Au Maroc, l’argent suspect trahi par les maisons et les voitures
Les autorités déploient un arsenal numérique redoutable pour pister les flux financiers illicites. En croisant les données bancaires, foncières et automobiles, les enquêteurs resserrent l’étau autour d’un vaste réseau de fraudeurs présumés.
L’étau se resserre grâce à une surveillance électronique sans précédent. Pour vérifier l’authenticité des déclarations suspectes, l’Instance nationale des renseignements financiers a activé des canaux d’échange de données directs avec de multiples administrations. Les enquêteurs croisent désormais les informations avec la conservation foncière, l’agence de sécurité routière (Narsa) et les douanes pour traquer les incohérences liées aux acquisitions immobilières, aux véhicules et aux mouvements de marchandises.

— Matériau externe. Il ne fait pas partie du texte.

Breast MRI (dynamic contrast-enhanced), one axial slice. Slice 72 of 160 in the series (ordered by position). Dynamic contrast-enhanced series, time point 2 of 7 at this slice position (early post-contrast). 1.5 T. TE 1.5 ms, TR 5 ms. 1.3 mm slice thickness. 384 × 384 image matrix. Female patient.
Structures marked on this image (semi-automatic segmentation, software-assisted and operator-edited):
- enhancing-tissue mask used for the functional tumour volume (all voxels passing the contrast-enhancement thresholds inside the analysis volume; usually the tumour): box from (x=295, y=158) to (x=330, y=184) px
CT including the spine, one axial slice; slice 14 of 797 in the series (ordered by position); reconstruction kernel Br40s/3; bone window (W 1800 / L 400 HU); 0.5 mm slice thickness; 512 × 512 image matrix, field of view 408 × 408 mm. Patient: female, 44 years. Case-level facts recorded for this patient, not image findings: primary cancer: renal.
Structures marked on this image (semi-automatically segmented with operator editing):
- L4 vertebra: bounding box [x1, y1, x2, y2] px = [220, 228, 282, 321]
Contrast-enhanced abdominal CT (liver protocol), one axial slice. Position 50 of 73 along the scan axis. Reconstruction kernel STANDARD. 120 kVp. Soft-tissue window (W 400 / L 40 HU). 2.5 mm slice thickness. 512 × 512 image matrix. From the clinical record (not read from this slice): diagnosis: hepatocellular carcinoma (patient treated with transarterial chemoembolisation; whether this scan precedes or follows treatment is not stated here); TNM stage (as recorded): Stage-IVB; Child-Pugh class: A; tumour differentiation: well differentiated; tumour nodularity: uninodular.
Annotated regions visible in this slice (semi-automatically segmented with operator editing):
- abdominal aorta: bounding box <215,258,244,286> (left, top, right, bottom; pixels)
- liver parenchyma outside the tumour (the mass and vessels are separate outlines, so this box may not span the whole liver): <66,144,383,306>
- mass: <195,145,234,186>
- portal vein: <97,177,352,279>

Sur Bladi.net : La nouvelle stratégie du fisc marocain pour traquer les fraudeurs
Cette offensive cible directement des commerçants, des entrepreneurs et des sociétés opérant principalement à Casablanca, Rabat et Tanger. Comme l’indique Hespress, les investigations préliminaires menées au cours des trois derniers mois ont permis d’isoler 172 dossiers présentant de forts indices de manipulations financières. L’ampleur de ces fraudes et leur concentration géographique font peser de lourds soupçons sur l’existence de véritables réseaux organisés.
L’alerte a été donnée suite à des signalements de la Direction générale des impôts (DGI) et de plusieurs banques concernant des flux de liquidités douteux. Les analystes ont décelé des écarts récurrents entre les soldes bancaires et les documents comptables des entreprises visées. L’examen approfondi des états de rapprochement bancaire a mis en évidence des retards intentionnels dans l’enregistrement des opérations, l’omission de frais et des justifications totalement infondées.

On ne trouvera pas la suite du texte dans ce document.